(Beginning of Page text)

Production, yes! But for whom?

Categoria/Category
Anno XXIII, n. 101, aprile-giugno 1988
Editore/Publisher
Centro Einaudi

Abstract

Abstract disponibile solo in lingua inglese

In order to understand, and perhaps criticize, the phenomenon of consumerism, it is first necessary to ponder upon the nature of capitalism. At the origins of capitalism there is the need for liberty which civilized society channels and directs against the rigid, sclerotic State-orientedness of tradition. Its most typical feature is faith in the ability of experience to calculate all, the organization of rational calculation. And capitalism is, of course, a system. This does not mean it is static: on the contrary, by its very nature, it lives perennially in a state of unstable equilibrium: one might even say that it lives off crises. It does mean, however, that it cannot be "retailed" or accepted only in part.
Within this framework, consumption has a decisive function. Indeed, it has prevented the realization and explosion of what Marx hypothesized as capitalism’s internal contradiction: namely, the contradiction between overpopulation, linked to profit maximization, and underconsumption, linked to the growth of pauperism. This is the sphere of action of the true entrepreneur—not to be confused with the rentier of financial speculator. His role is not to follow market demand: he must anticipate, "create" it.
How? For what type of consumer? For what type of society? The objective might be reasonable, rather than rational, capitalism—a capitalism that regards profit in terms of the minimum stability conditions of the social system as a whole. But that is where the real problems start!

(End of Page text)
(Beginning of Entries shown)

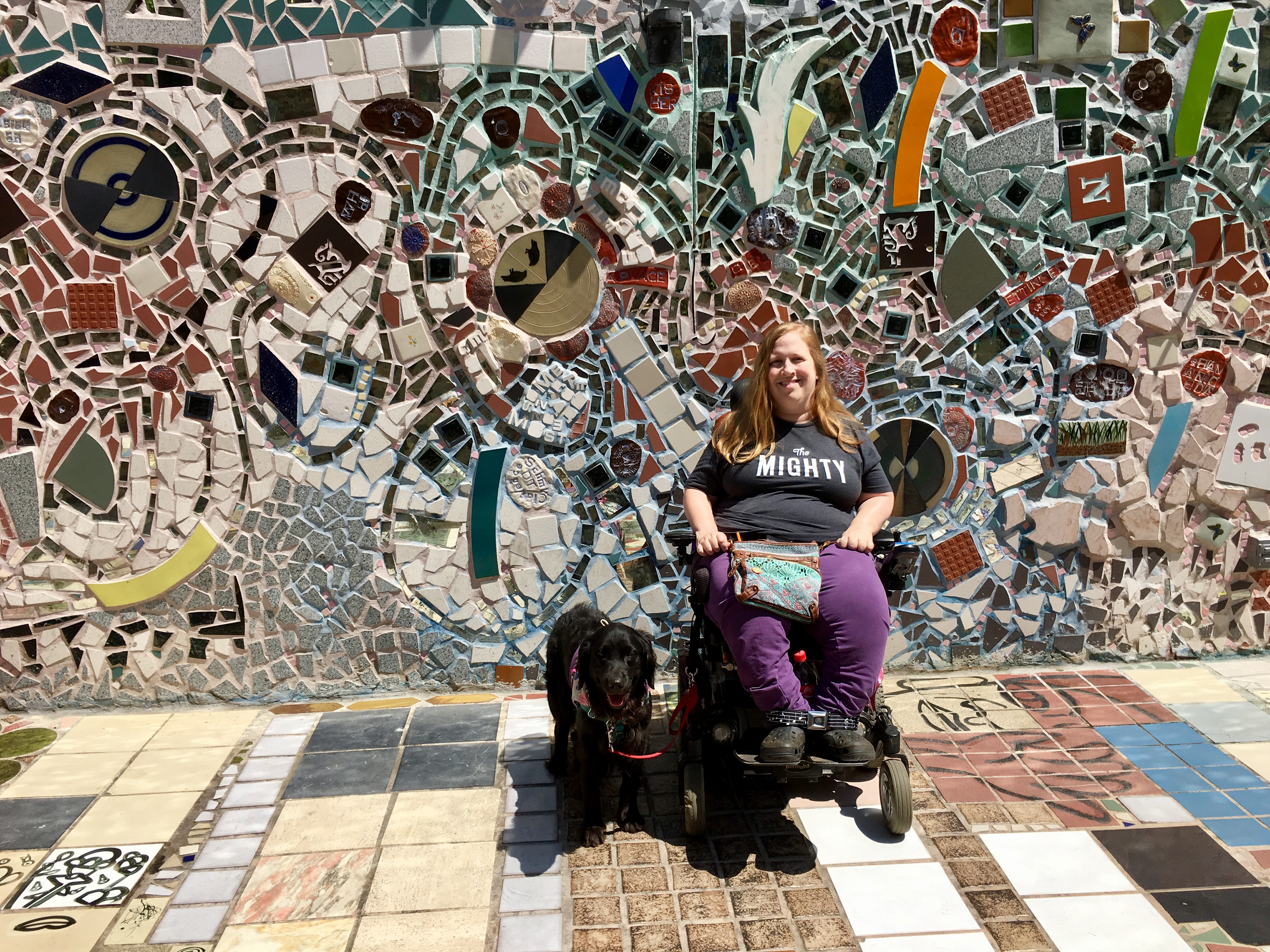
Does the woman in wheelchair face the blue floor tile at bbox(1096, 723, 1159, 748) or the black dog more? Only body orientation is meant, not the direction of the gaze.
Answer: the black dog

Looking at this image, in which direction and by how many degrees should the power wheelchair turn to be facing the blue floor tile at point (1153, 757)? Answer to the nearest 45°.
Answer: approximately 135° to its left

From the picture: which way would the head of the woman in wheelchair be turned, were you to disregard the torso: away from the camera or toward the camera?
toward the camera

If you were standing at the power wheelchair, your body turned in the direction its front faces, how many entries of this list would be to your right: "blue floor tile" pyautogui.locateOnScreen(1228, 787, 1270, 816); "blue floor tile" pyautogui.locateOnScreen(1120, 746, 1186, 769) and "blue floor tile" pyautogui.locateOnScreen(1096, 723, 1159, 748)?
0

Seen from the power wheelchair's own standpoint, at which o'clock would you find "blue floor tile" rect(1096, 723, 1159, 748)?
The blue floor tile is roughly at 8 o'clock from the power wheelchair.

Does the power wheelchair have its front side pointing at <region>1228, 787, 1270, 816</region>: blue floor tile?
no

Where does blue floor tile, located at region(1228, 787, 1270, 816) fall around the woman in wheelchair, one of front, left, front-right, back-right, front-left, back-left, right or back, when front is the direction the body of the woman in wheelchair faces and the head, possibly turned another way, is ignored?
left

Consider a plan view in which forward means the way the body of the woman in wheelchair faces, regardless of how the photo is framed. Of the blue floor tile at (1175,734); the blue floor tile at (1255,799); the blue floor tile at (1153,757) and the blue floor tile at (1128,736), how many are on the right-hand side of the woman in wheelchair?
0

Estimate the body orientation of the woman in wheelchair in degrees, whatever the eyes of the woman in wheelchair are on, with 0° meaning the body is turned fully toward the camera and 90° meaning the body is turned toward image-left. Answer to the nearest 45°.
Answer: approximately 0°

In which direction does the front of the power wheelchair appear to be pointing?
toward the camera

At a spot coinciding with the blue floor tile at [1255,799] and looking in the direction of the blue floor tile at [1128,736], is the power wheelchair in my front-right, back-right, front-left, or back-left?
front-left
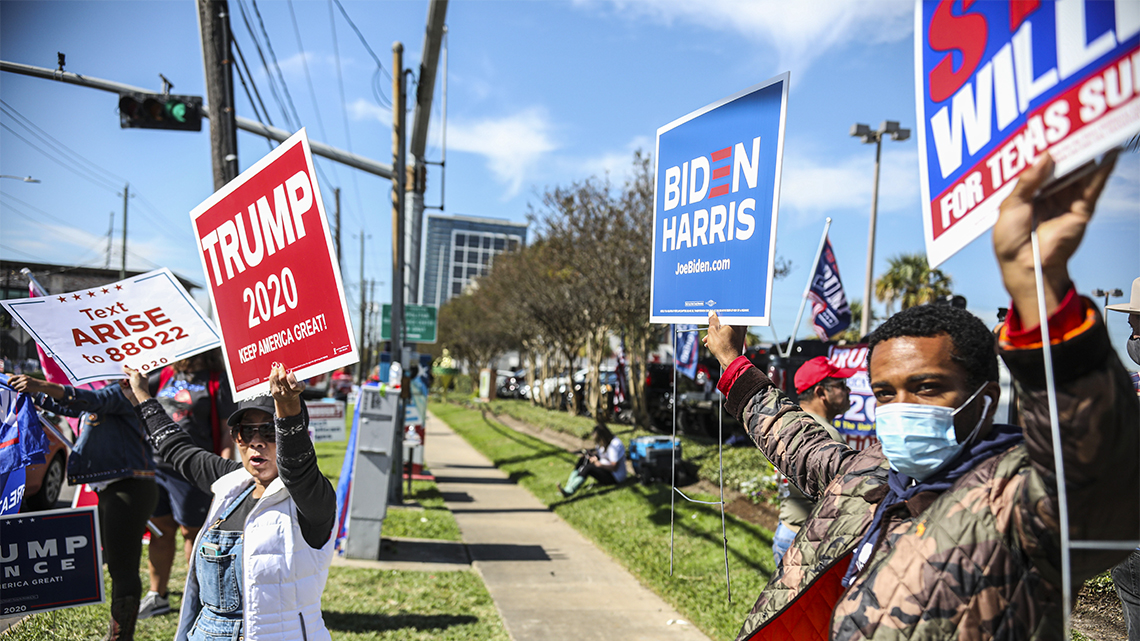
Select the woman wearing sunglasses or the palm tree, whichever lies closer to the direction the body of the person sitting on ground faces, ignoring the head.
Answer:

(End of Entries shown)

• **Task statement**
Please state what the abstract on capitalism and consumption says the true entrepreneur must do instead of following market demand. Work from the abstract on capitalism and consumption alone.

• **Result of this task**
He must anticipate market demand, or "create" it.